Ces chiffres laissent entrevoir un effet boule de neige sur la dette à court et moyen terme, si les mécanismes internes de rééquilibrage budgétaire restent les seuls outils mobilisés.

Vers une renégociation pragmatique de la dette

Le Sénégal a récemment créé une Direction Générale des Financements et de la Dette pour centraliser la gestion de sa politique d’endettement. Cette réforme institutionnelle est un pas en avant, mais elle ne suffit pas à résoudre la crise actuelle. Pour inverser la tendance, une approche pragmatique s’impose : renégocier les échéances, les taux d’intérêt et, le cas échéant, accepter des décotes nominales sur certains encours.

Reporter ces décisions ne ferait que reporter le problème, tout en alourdissant le coût budgétaire et économique du refinancement actuel.
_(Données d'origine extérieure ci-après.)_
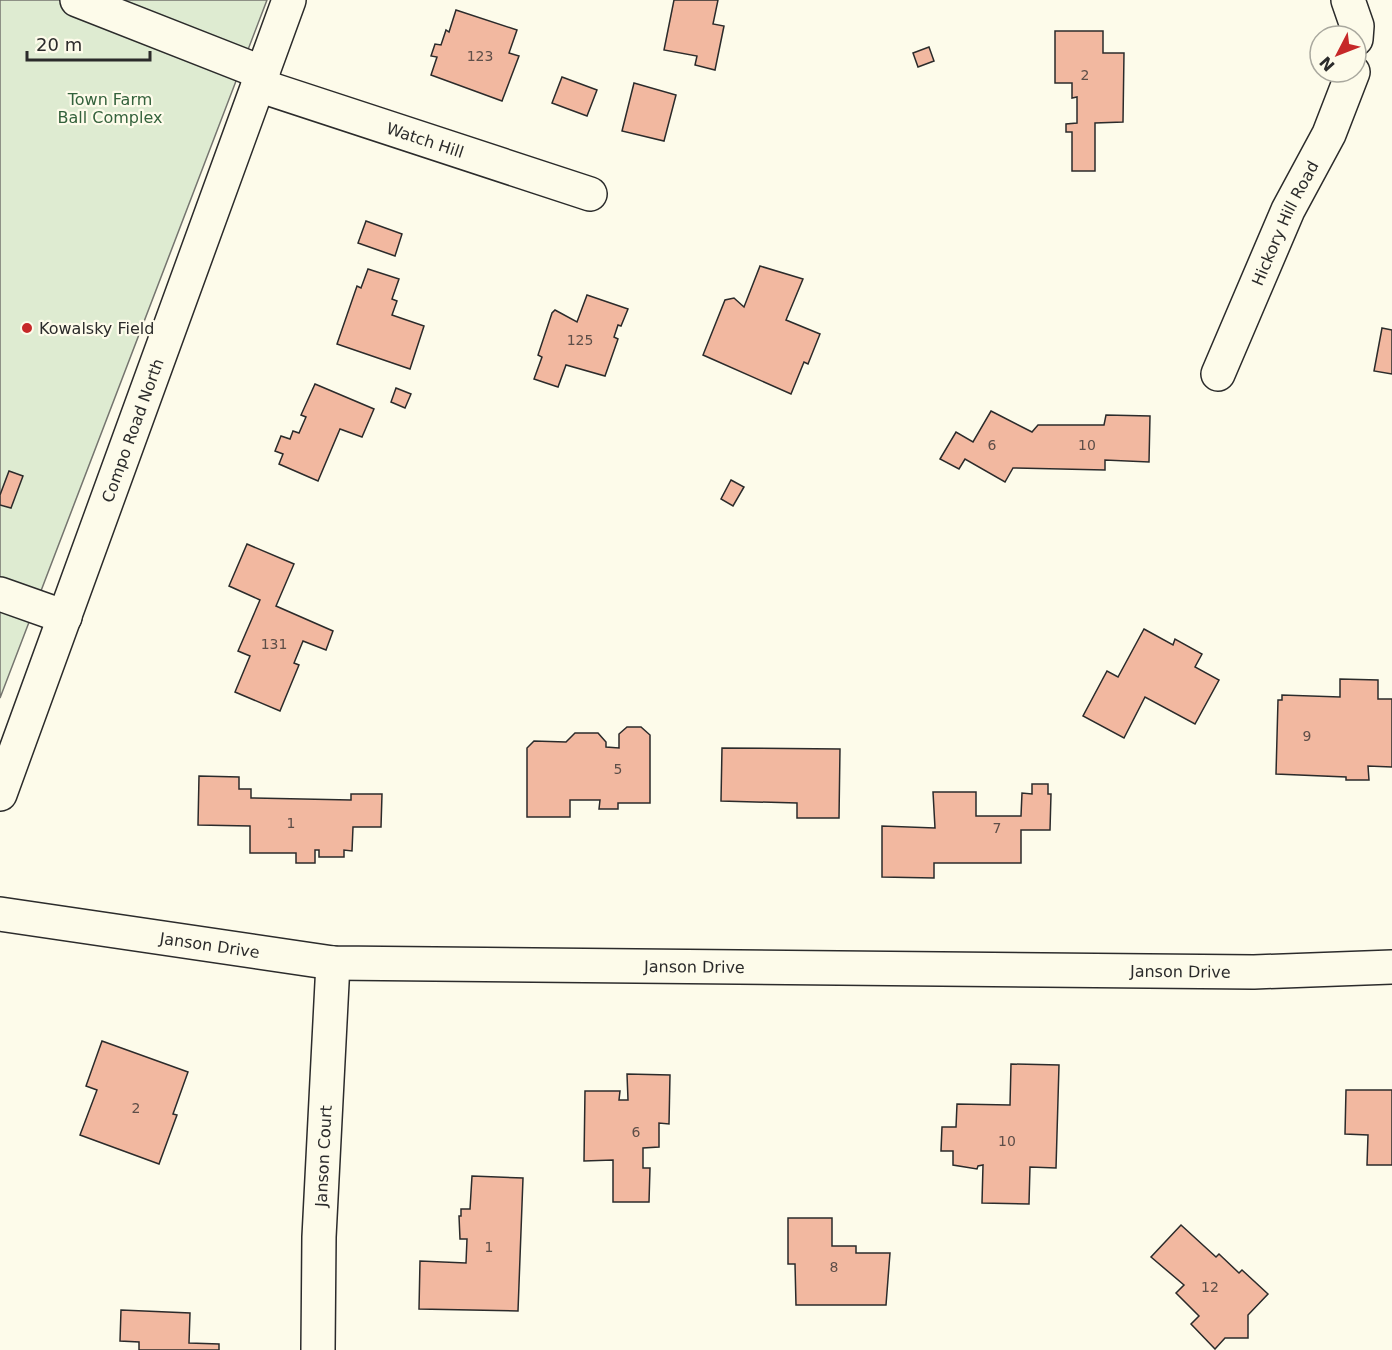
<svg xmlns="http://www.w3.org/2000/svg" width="1392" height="1350" viewBox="0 0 1392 1350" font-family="'DejaVu Sans',sans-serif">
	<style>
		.green { fill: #deebd1; stroke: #74746e; stroke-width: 1.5 }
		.building { fill: #f2b8a0; stroke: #2b2b2b; stroke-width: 1.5 }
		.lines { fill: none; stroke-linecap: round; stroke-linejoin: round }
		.minor-casing { stroke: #2b2b2b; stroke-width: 36 }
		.major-casing { stroke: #2b2b2b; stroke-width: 36 }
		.minor { stroke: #fdfbea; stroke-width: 33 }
		.major { stroke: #fdfbea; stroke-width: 33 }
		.poi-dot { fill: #c62828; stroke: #fdfbea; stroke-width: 2 }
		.labels { text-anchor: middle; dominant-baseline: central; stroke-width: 4.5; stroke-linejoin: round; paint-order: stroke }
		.number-label { font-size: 14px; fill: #5d4e48 }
		.park-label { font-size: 16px; fill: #34623c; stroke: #fdfbea }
		.street-label { font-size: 16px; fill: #2b2b2b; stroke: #fdfbea }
		.poi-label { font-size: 16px; fill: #2b2b2b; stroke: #fdfbea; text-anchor: start }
	</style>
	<rect width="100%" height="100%" fill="#fdfbea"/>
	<polygon class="green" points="0,0 267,0 0,698"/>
	<g class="building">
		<polygon points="674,0 718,0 713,24 724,26 715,70 695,65 697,56 664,50"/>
		<polygon points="456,10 517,30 509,53 519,56 502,101 431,75 437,57 431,56 435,44 441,45 446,30 449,32"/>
		<polygon points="1055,31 1103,31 1103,53 1124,53 1123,122 1095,123 1095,171 1072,171 1072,132 1066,132 1066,124 1077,123 1077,97 1072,98 1072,83 1055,83"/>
		<polygon points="929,47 934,61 918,67 913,53"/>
		<polygon points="562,77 597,90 587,116 552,103"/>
		<polygon points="634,83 676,95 664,141 622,131"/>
		<polygon points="366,221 402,234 395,256 358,243"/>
		<polygon points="760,266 803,279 786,320 820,334 808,364 804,362 791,394 703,355 725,300 734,298 744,307"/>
		<polygon points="368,269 399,279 392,299 397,301 392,315 424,326 410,369 337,344 357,286 361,288"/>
		<polygon points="587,295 628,309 621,326 618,325 614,337 618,339 605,376 566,365 558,387 534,379 542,357 538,355 552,313 555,310 577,322"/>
		<polygon points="1382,328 1392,330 1392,374 1374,371"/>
		<polygon points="315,384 374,409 362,437 340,429 318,481 279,464 283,454 275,451 281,436 290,439 293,431 299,433 306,417 301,415"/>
		<polygon points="396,388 411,394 405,408 391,402"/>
		<polygon points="991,411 1032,432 1038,425 1104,425 1106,415 1150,416 1149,462 1105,460 1105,470 1013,468 1005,482 965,459 959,469 940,459 956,432 973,442"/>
		<polygon points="9,471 23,476 11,508 0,505 0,495"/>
		<polygon points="731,480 744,487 733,506 721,499"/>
		<polygon points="247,544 294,564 276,606 333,631 326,650 303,641 294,663 299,665 280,711 235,692 250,656 238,651 260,600 229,586"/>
		<polygon points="1144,629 1173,645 1175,639 1202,654 1195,667 1219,680 1195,724 1145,697 1124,738 1083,716 1107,671 1118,677"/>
		<polygon points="1340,679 1378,680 1378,699 1392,699 1392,767 1368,766 1369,780 1346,780 1346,777 1276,774 1278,700 1282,700 1282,695 1340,697"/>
		<polygon points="627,727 641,727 650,735 650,803 618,803 618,809 599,809 600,800 570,800 570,817 527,817 527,748 534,741 566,742 575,733 598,733 606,742 606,747 619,748 619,734"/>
		<polygon points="722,748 840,749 839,818 797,818 797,803 721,801"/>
		<polygon points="199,776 239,777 239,789 251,789 251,798 351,800 351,794 382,794 381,827 353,827 352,851 344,850 344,857 319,857 319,850 315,850 315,863 296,863 296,853 250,853 250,826 198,825"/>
		<polygon points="1032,784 1048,784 1048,794 1051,794 1050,830 1021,830 1021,863 934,863 934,878 882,877 882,826 935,828 933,792 976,792 976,816 1021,816 1022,793 1032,794"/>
		<polygon points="102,1041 188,1072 173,1114 177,1115 159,1164 80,1135 97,1090 86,1086"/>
		<polygon points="1011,1064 1059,1065 1056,1168 1030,1167 1029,1204 982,1203 983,1165 978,1166 977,1169 953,1165 953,1151 941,1151 942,1127 956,1127 957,1104 1010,1105"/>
		<polygon points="627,1074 670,1075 669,1124 659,1123 659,1147 643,1148 643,1168 650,1168 649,1202 613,1202 613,1160 584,1161 585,1091 620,1091 619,1100 628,1100"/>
		<polygon points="1346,1090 1392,1090 1392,1165 1367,1165 1368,1135 1345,1134"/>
		<polygon points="472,1176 523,1178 518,1311 419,1309 420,1261 466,1263 467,1239 460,1239 459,1216 461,1216 461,1209 470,1209"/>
		<polygon points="788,1218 832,1218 832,1246 856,1246 856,1253 890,1253 886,1305 796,1305 795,1264 788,1264"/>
		<polygon points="1181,1225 1216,1257 1219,1254 1239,1273 1242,1270 1268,1294 1248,1315 1248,1338 1225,1338 1215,1349 1191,1324 1199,1316 1176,1293 1184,1285 1151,1257"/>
		<polygon points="121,1310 190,1313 189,1343 219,1344 219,1350 139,1350 139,1342 120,1341"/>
	</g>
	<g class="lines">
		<g class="minor-casing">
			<g id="minor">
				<polyline points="77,0 263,73"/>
				<polyline points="1348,0 1357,26 1356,39"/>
				<path id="s1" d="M258,85L590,194"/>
				<path id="s2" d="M1218,374L1288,210L1329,134L1353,72"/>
				<polyline points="0,594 65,617"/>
				<path id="s3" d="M0,914L333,963L1254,972L1392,967"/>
				<path id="s4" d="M318,1350L319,1237L333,963"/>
			</g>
		</g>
		<g class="major-casing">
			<g id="major">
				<path id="s5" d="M0,794L289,0"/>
			</g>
		</g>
		<use href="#minor" class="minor"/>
		<use href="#major" class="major"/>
	</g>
	<circle class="poi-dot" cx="27" cy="328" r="6"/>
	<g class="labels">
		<g class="number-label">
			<text x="480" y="56">123</text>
			<text x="1085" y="75">2</text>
			<text x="580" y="340">125</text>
			<text x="992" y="445">6</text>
			<text x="1087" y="445">10</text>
			<text x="274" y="644">131</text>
			<text x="1307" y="736">9</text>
			<text x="618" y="769">5</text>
			<text x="291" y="823">1</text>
			<text x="997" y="828">7</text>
			<text x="136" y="1108">2</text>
			<text x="636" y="1132">6</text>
			<text x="1007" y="1141">10</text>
			<text x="489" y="1247">1</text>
			<text x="834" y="1267">8</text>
			<text x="1210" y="1287">12</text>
		</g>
		<g class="park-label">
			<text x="110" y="99">Town Farm<tspan x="110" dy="18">Ball Complex</tspan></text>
		</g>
		<g class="street-label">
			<text stroke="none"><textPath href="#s1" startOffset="176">Watch Hill</textPath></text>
			<text stroke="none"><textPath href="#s2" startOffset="165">Hickory Hill Road</textPath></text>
			<text stroke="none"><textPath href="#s5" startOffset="387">Compo Road North</textPath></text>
			<text stroke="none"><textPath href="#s3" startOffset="212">Janson Drive</textPath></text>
			<text stroke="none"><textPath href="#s3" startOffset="698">Janson Drive</textPath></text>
			<text stroke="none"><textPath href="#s3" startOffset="1184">Janson Drive</textPath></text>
			<text stroke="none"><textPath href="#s4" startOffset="194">Janson Court</textPath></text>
		</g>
		<g class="poi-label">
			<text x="39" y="328">Kowalsky Field</text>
		</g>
	</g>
	<g transform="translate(1338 54) rotate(228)"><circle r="28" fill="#fdfbea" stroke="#a9a89e" stroke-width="1.5"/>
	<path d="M0-4.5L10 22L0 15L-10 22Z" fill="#c62828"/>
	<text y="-9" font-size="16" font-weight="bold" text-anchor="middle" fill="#2b2b2b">N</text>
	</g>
	<path d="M27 51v9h123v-9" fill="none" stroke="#2b2b2b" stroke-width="3"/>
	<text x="36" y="51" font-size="18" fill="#2b2b2b" stroke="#fdfbea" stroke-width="4.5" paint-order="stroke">20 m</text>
</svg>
Ce dernier risque d’évincer les acteurs privés du marché financier domestique et de réduire l’investissement public, en raison des contraintes imposées par la consolidation budgétaire.

En conclusion, la gestion de la dette publique au Sénégal exige un équilibre délicat entre pragmatisme économique et contraintes politiques. Les choix à venir devront privilégier la viabilité à long terme, au-delà des impératifs électoraux immédiats, sous peine de compromettre la stabilité financière du pays.